The cause was crystal clear: climate change and overheating. The scientific consensus on what we need to do about it is overwhelming: reduce carbon emissions and, specifically, stop burning coal. And what was the political response at the national level? The response was one of denial and withdrawal from any engagement with the topic of climate change (though millions of dollars was thrown at a Great Barrier Reef restoration fund to give the impression the government was doing something, but that’s a topic for another day).

Of course, there are crises and crises. Each is unique in terms of magnitude, longevity, frequency and impact. And each has a different legacy; some good, some bad and some of no consequence.

So how big does a crisis need to be to create meaningful change? Some observers reckon that Australia’s Millennial Drought, reckoned to be Australia’s worst drought since European settlement, enabled some progress in water reform but that it might have been better had it lasted just that bit longer for the reform to have had real enduring bite. (Not that any suffering farmer would agree that a historic drought might have achieved more had it been longer).

It’s hard to conceive that the bleaching of the Great Barrier Reef in 2016 and 2017 could have been any worse, and yet it failed to achieve any meaningful action on climate change policy at all.
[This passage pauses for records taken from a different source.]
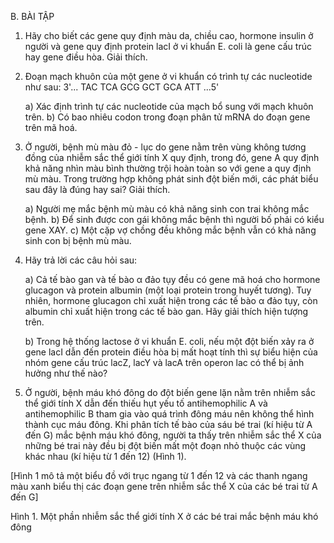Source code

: B. BÀI TẬP

1. Hãy cho biết các gene quy định màu da, chiều cao, hormone insulin ở người và gene quy định protein lacI ở vi khuẩn E. coli là gene cấu trúc hay gene điều hòa. Giải thích.

2. Đoạn mạch khuôn của một gene ở vi khuẩn có trình tự các nucleotide như sau:
   3'... TAC TCA GCG GCT GCA ATT ...5'

   a) Xác định trình tự các nucleotide của mạch bổ sung với mạch khuôn trên.
   b) Có bao nhiêu codon trong đoạn phân tử mRNA do đoạn gene trên mã hoá.

3. Ở người, bệnh mù màu đỏ - lục do gene nằm trên vùng không tương đồng của nhiễm sắc thể giới tính X quy định, trong đó, gene A quy định khả năng nhìn màu bình thường trội hoàn toàn so với gene a quy định mù màu. Trong trường hợp không phát sinh đột biến mới, các phát biểu sau đây là đúng hay sai? Giải thích.

   a) Người mẹ mắc bệnh mù màu có khả năng sinh con trai không mắc bệnh.
   b) Để sinh được con gái không mắc bệnh thì người bố phải có kiểu gene XAY.
   c) Một cặp vợ chồng đều không mắc bệnh vẫn có khả năng sinh con bị bệnh mù màu.

4. Hãy trả lời các câu hỏi sau:

   a) Cả tế bào gan và tế bào α đảo tụy đều có gene mã hoá cho hormone glucagon và protein albumin (một loại protein trong huyết tương). Tuy nhiên, hormone glucagon chỉ xuất hiện trong các tế bào α đảo tụy, còn albumin chỉ xuất hiện trong các tế bào gan. Hãy giải thích hiện tượng trên.

   b) Trong hệ thống lactose ở vi khuẩn E. coli, nếu một đột biến xảy ra ở gene lacI dẫn đến protein điều hòa bị mất hoạt tính thì sự biểu hiện của nhóm gene cấu trúc lacZ, lacY và lacA trên operon lac có thể bị ảnh hưởng như thế nào?

5. Ở người, bệnh máu khó đông do đột biến gene lặn nằm trên nhiễm sắc thể giới tính X dẫn đến thiếu hụt yếu tố antihemophilic A và antihemophilic B tham gia vào quá trình đông máu nên không thể hình thành cục máu đông. Khi phân tích tế bào của sáu bé trai (kí hiệu từ A đến G) mắc bệnh máu khó đông, người ta thấy trên nhiễm sắc thể X của những bé trai này đều bị đột biến mất một đoạn nhỏ thuộc các vùng khác nhau (kí hiệu từ 1 đến 12) (Hình 1).

[Hình 1 mô tả một biểu đồ với trục ngang từ 1 đến 12 và các thanh ngang màu xanh biểu thị các đoạn gene trên nhiễm sắc thể X của các bé trai từ A đến G]

Hình 1. Một phần nhiễm sắc thể giới tính X ở các bé trai mắc bệnh máu khó đông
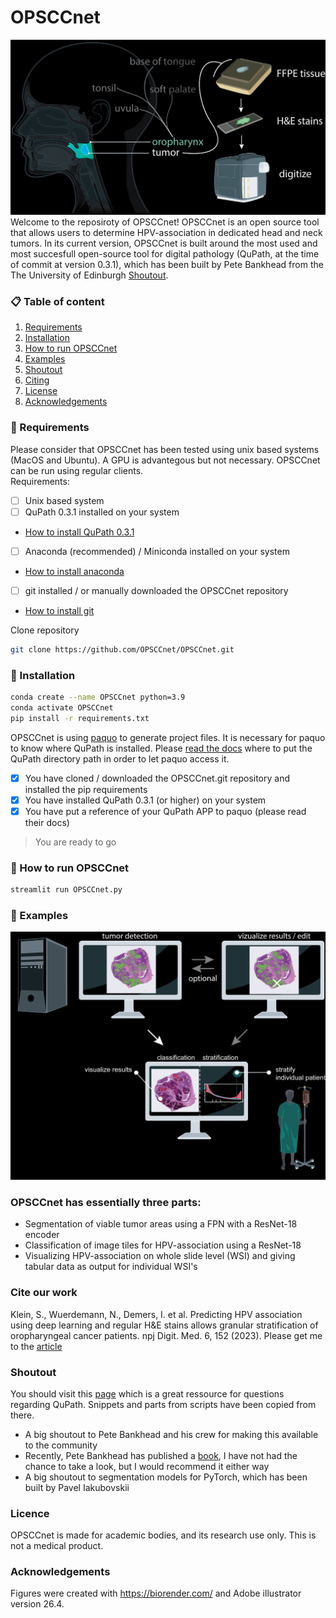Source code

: # OPSCCnet
![Github Overview 1](https://github.com/OPSCCnet/OPSCCnet/blob/main/Github_overview_1.png)
Welcome to the reposiroty of OPSCCnet!
OPSCCnet is an open source tool that allows users to determine HPV-association in dedicated head and neck tumors. In its current version, OPSCCnet is built around the most used and most succesfull open-source tool for digital pathology (QuPath, at the time of commit at version 0.3.1), which has been built by Pete Bankhead from the The University of Edinburgh [Shoutout](#shoutout). 

### 📋 Table of content
 1. [Requirements](#installation-req)
 2. [Installation](#installation)
 3. [How to run OPSCCnet](#hwtrun)
 4. [Examples](#examples)
 5. [Shoutout](#shoutout)
 6. [Citing](#citation)
 7. [License](#license)
 8. [Acknowledgements](#acknowledgements)

### 🚧 Requirements <a name="installation-req"></a>
Please consider that OPSCCnet has been tested using unix based systems (MacOS and Ubuntu). A GPU is advantegous but not necessary. OPSCCnet can be run using regular clients.\
Requirements: 
- [ ] Unix based system
- [ ] QuPath 0.3.1 installed on your system
- [How to install QuPath 0.3.1](https://github.com/qupath/qupath/releases/tag/v0.3.1)
- [ ] Anaconda (recommended) / Miniconda installed on your system 
- [How to install anaconda](https://docs.anaconda.com/anaconda/install/)
- [ ] git installed / or manually downloaded the OPSCCnet repository 
- [How to install git](https://github.com/git-guides/install-git)

Clone repository
```bash
git clone https://github.com/OPSCCnet/OPSCCnet.git
```


### 🧨 Installation <a name="installation"></a>
```bash
conda create --name OPSCCnet python=3.9
conda activate OPSCCnet
pip install -r requirements.txt
```

OPSCCnet is using [paquo](https://github.com/bayer-science-for-a-better-life/paquo) to generate project files. It is necessary for paquo to know where QuPath is installed. Please [read the docs](https://paquo.readthedocs.io/en/latest/) where to put the QuPath directory path in order to let paquo access it.

- [x] You have cloned / downloaded the OPSCCnet.git repository and installed the pip requirements
- [x] You have installed QuPath 0.3.1 (or higher) on your system
- [x] You have put a reference of your QuPath APP to paquo (please read their docs) 

> You are ready to go
### 🎯 How to run OPSCCnet <a name="hwtrun"></a>

```bash
streamlit run OPSCCnet.py
```
### 🎯 Examples <a name="examples"></a>
![Github Overview 2](https://github.com/OPSCCnet/OPSCCnet/blob/main/Github_overview_2.png)
### OPSCCnet has essentially three parts:
- Segmentation of viable tumor areas using a FPN with a ResNet-18 encoder
- Classification of image tiles for HPV-association using a ResNet-18
- Visualizing HPV-association on whole slide level (WSI) and giving tabular data as output for individual WSI's

### Cite our work <a name="citation"></a>
Klein, S., Wuerdemann, N., Demers, I. et al. Predicting HPV association using deep learning and regular H&E stains allows granular stratification of oropharyngeal cancer patients. npj Digit. Med. 6, 152 (2023). 
Please get me to the [article](https://www.nature.com/articles/s41746-023-00901-z)

### Shoutout <a name="shoutout"></a>
You should visit this [page](https://forum.image.sc/tag/qupath) which is a great ressource for questions regarding QuPath. Snippets and parts from scripts have been copied from there. 
- A big shoutout to Pete Bankhead and his crew for making this available to the community
- Recently, Pete Bankhead has published a [book](https://bioimagebook.github.io/README.html), I have not had the chance to take a look, but I would recommend it either way
- A big shoutout to segmentation models for PyTorch, which has been built by Pavel Iakubovskii


### Licence <a name="licence"></a>
OPSCCnet is made for academic bodies, and its research use only. This is not a medical product.

### Acknowledgements<a name="acknowledgements"></a>
Figures were created with https://biorender.com/ and Adobe illustrator version 26.4.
What we need is a Goldilocks’ crisis: not so small that it fails to break the policy gridlock; but not so large that it brings down the whole system and it can’t rebuild.

The flip side of crisis

Complex systems science has a bit to say about disturbance and crisis, and their capacity to produce change. Whether a disturbance will cause deep and long lasting change to a system depends a lot on the system’s resilience at the time of disturbance. A disturbance in one circumstance (say the assassination of the Archduke Franz Ferdinand in 1914, the event that precipitated World War I) might change the world whereas in another situation, no-one might notice. This is something to discuss in future blogs.

No-one actually wishes for a crisis. Drought, fire and flooding rain bring destruction, death, suffering and uncertainty. But, as any politician will tell you, the flip side of a crisis is that it’s also a window of opportunity to change things (“You never want a serious crisis to go to waste,” said Chicago’s Mayor Rahm Emmanuel).

And today’s status quo is propelling us towards an increasingly uncertain and impoverished future. We need deep change. A Goldilocks crisis now might be better than a mama or papa of a crisis later.